#### DIRECTIVE
Copy word for word the lines running from the start of the items below through the line that contains "For every layout", including both.

#### DATA PROVIDED

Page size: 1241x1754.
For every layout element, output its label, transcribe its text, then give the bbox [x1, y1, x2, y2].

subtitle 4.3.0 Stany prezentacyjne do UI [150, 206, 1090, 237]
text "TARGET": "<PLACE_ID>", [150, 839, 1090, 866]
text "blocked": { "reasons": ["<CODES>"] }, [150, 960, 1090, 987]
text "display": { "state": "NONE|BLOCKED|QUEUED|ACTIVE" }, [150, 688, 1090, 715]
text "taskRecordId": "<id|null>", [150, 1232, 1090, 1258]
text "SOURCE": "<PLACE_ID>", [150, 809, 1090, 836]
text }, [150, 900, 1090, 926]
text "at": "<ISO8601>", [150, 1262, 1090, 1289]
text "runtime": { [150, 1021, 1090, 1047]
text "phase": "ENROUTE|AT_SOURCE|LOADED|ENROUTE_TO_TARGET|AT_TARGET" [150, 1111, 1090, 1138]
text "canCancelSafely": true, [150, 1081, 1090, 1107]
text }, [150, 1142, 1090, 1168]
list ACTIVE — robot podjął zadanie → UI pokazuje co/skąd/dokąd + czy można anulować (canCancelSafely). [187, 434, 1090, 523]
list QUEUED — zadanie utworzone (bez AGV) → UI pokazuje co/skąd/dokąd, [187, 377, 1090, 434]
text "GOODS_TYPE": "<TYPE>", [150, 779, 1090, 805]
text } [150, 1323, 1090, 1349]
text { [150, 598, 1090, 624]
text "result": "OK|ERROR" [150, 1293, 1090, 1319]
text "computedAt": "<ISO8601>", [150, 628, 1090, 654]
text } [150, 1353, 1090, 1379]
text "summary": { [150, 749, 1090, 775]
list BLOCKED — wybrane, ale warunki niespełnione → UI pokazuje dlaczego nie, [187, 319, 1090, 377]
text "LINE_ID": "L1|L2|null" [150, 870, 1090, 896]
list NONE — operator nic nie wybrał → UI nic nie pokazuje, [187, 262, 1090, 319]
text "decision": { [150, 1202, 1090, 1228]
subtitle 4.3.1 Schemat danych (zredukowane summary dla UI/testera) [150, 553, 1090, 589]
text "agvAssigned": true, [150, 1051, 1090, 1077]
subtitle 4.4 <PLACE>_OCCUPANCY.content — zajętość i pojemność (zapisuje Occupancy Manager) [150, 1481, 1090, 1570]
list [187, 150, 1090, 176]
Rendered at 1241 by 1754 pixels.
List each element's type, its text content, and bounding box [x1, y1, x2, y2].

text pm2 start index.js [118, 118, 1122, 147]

#### FINISHED TASK
Page size: 1241x1754.
For every layout element, output its label, transcribe its text, then give the bbox [x1, y1, x2, y2].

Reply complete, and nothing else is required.